< Yeşaya 46 >

1 “İlah Bel diz çökmüş, ilah Nebo sinmiş, Putları hayvanlara, öküzlere yüklenmiş gidiyor. Taşınan bu nesneleriniz ağırlık, Yorgun hayvana yük oldu.
Bel has bowed down, Nebo is stooping, Their idols have been for the beast and for livestock, Your burdens are loaded, a burden to the weary.
2 Birlikte sinmiş, diz çökmüşler, Putlarını yük olmaktan kurtaramıyorlar. Sürgüne gidecek onlar.
They have stooped, they have bowed together, They have not been able to deliver the burden, And have gone into captivity themselves.
3 “Ey Yakup soyu, İsrail'in sağ kalanları, Doğdunuz doğalı yüklendiğim, Rahimden çıktınız çıkalı taşıdığım sizler, Dinleyin beni:
“Listen to Me, O house of Jacob, And all the remnant of Israel, Who are borne from the belly, Who are carried from the womb,
4 Siz yaşlanıncaya dek ben O'yum; Saçlarınız ağarıncaya dek Ben yükleneceğim sizi. Sizi ben yarattım, ben taşıyacağım, Evet, sizi ben yüklenecek, ben kurtaracağım.
Even to old age, I [am] He, and to grey hairs I carry, I made, and I bear, indeed, I carry and deliver.
5 “Beni kime benzetecek, Kime denk tutacaksınız? Kiminle karşılaştıracaksınız ki, benzer olalım?
To whom do you liken Me, and make equal? And compare Me, that we may be like?
6 Kimisi bol keseden harcadığı altından, Terazide tarttığı gümüşten Ücret karşılığında kuyumcuya ilah yaptırır, Önünde yere kapanıp tapınır.
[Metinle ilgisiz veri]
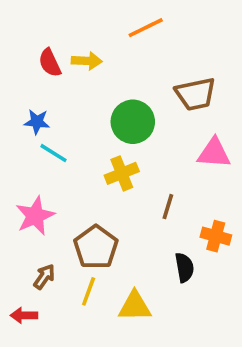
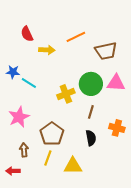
orange line: (146, 28) -> (76, 37), moved
yellow arrow: (87, 61) -> (47, 50), moved
blue star: (37, 122) -> (13, 72), moved
green circle: (133, 122) -> (91, 84), moved
black semicircle: (184, 267) -> (91, 138), moved
brown arrow: (44, 277) -> (24, 150), turned -40

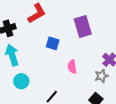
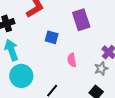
cyan circle: (21, 81) -> (21, 76), size x1.5

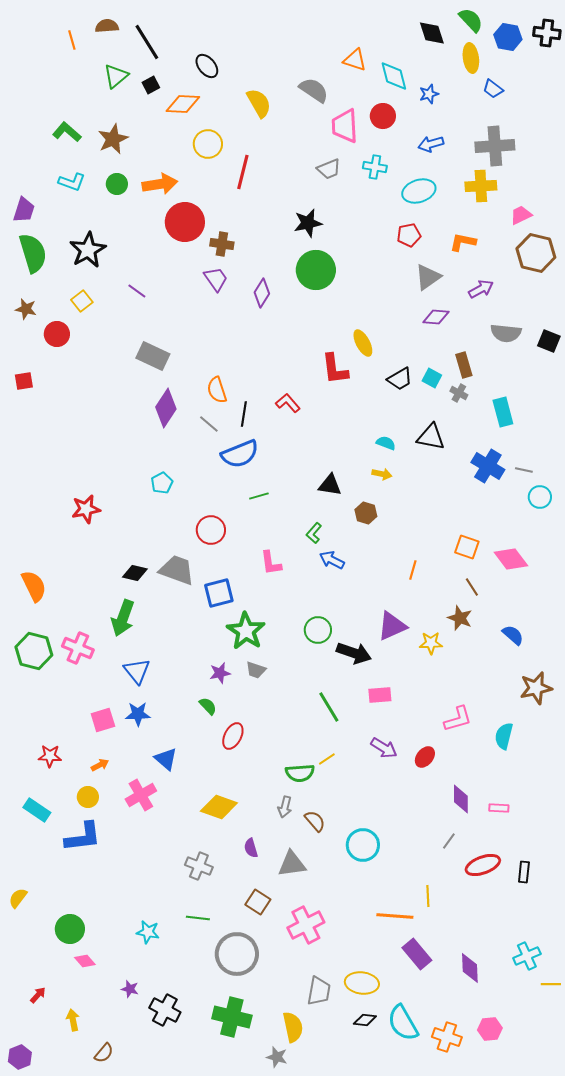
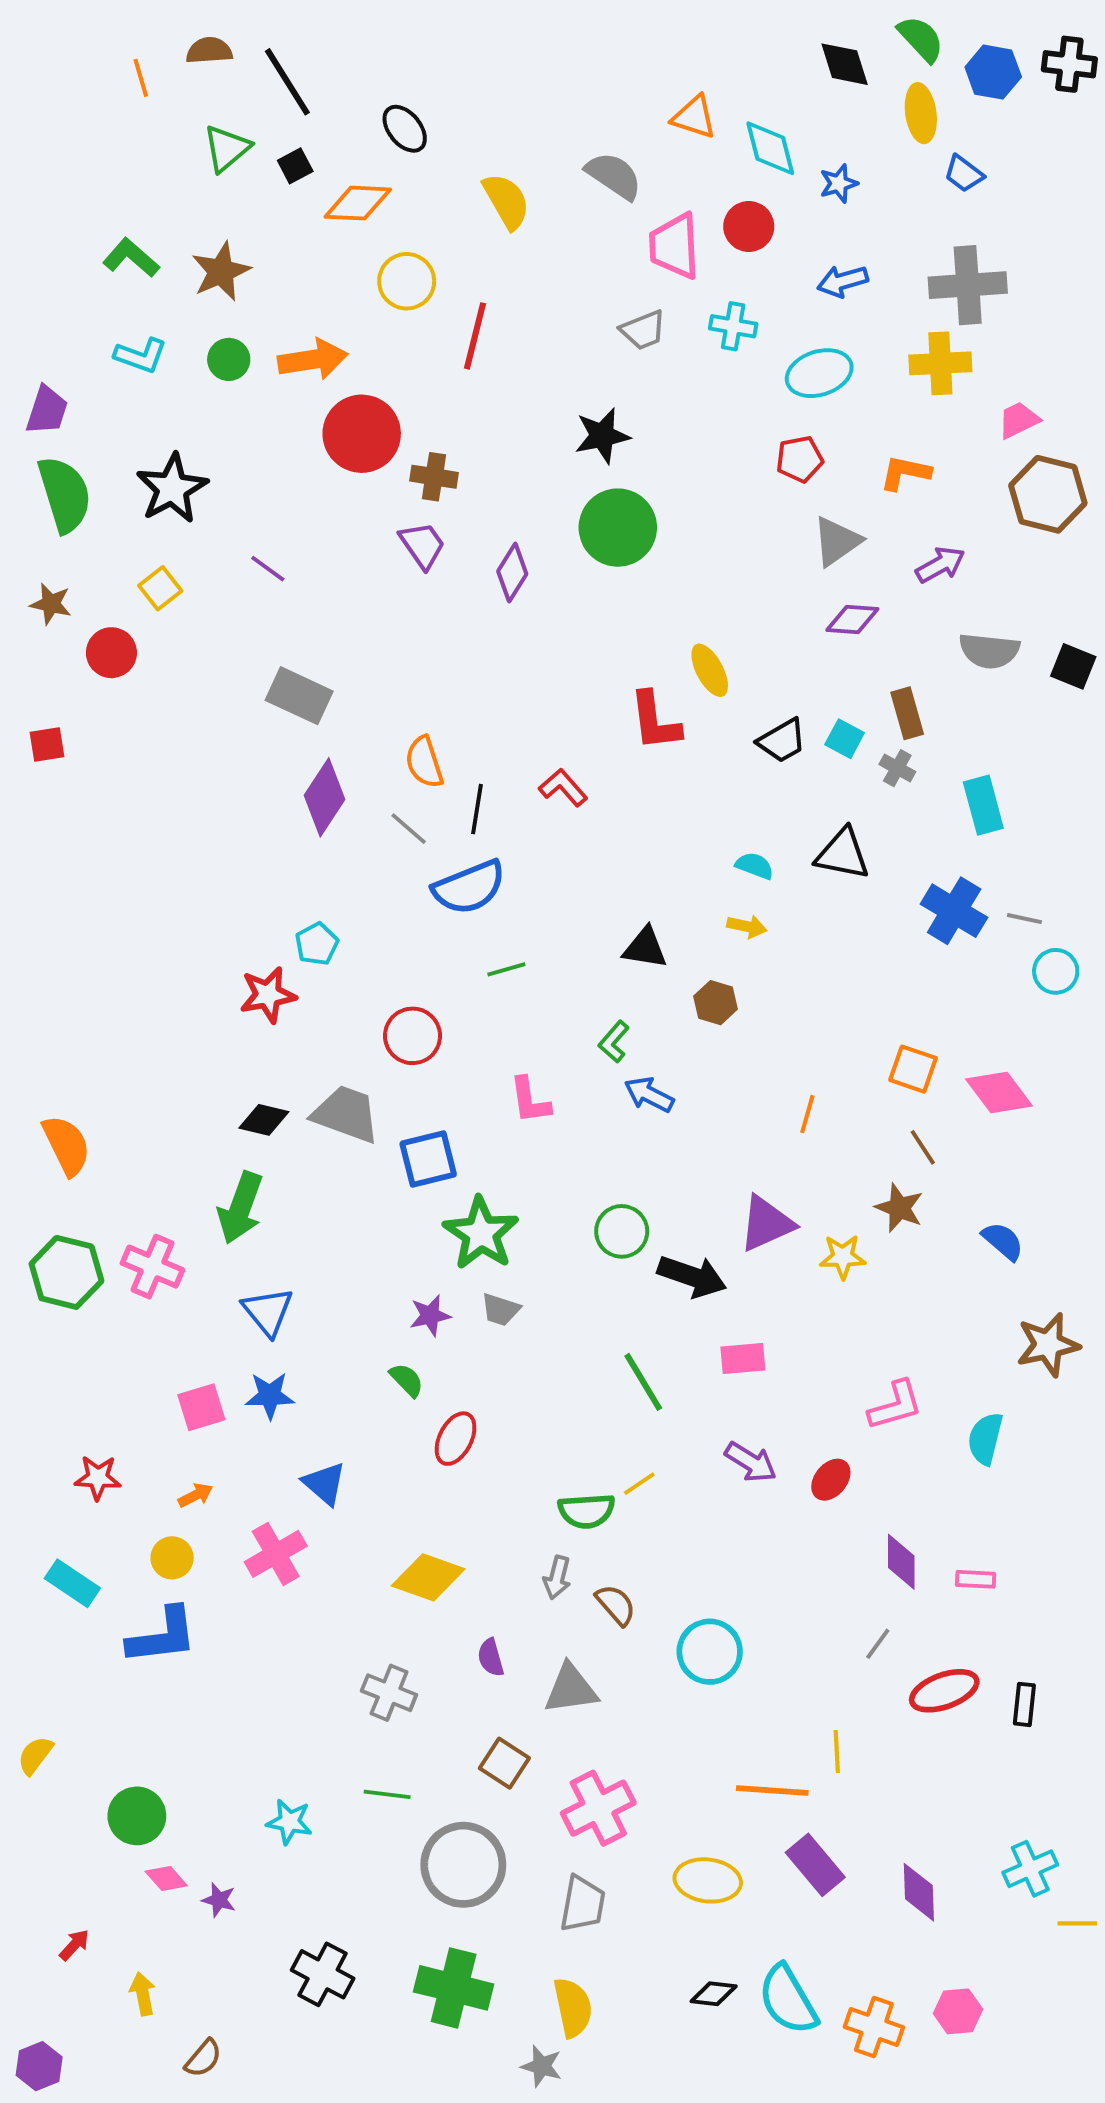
red star: (86, 509) -> (268, 995), moved
yellow ellipse: (362, 983) -> (708, 1880), moved
purple star: (130, 989) -> (219, 1900), moved
gray trapezoid: (319, 991) -> (583, 1904), moved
They are pouring out gold from a bag, And they weigh silver on the beam, They hire a refiner, and he makes it a god, They fall down, indeed, they bow themselves.
7 Onu omuzlayıp taşır, yerine koyar. Öylece durur put, yerinden kımıldamaz. Kendisine yakarana yanıt veremez, Onu sıkıntısından kurtaramaz.
They lift him up on the shoulder, They carry him, and cause him to rest in his place, And he stands, he does not move from his place, Indeed, one cries to him, and he does not answer, He does not save him from his adversity.
8 “Bunu anımsayın, ey başkaldıranlar, Adam olun, aklınızdan çıkarmayın!
Remember this, and show yourselves men, Turn [it] back, O transgressors, to the heart.
9 Çok önceden beri olup bitenleri anımsayın. Çünkü Tanrı benim, başkası yok. Tanrı benim, benzerim yok.
Remember former things of old, For I [am] Mighty, and there is none else, God—and there is none like Me.
10 Sonu ta başlangıçtan, Henüz olmamış olayları çok önceden bildiren, ‘Tasarım gerçekleşecek, İstediğim her şeyi yapacağım’ diyen benim.
Declaring the latter end from the beginning, And from of old that which has not been done, Saying, My counsel stands, And all My delight I do.
11 Doğudan yırtıcı kuşu, Uzak bir ülkeden Tasarımı gerçekleştirecek adamı çağıran benim. Evet, bunları söyledim, Kesinlikle yerine getirecek, Tasarladığımı yapacağım mutlaka.
Calling a ravenous bird from the east, The man of My counsel from a far land, Indeed, I have spoken, indeed, I bring it in, I have formed [it], indeed, I do it.
12 “Ey dikbaşlılar, doğruluktan uzak olanlar, Dinleyin beni!
Listen to Me, you mighty in heart, Who are far from righteousness.
13 Zaferim yaklaştı, uzak değil; Kurtarışım gecikmeyecek. Güzelliğim olan İsrail için Siyon'u kurtaracağım.”
I have brought My righteousness near, It is not far off, And My salvation—it does not linger, And I have given salvation in Zion, For Israel My glory!”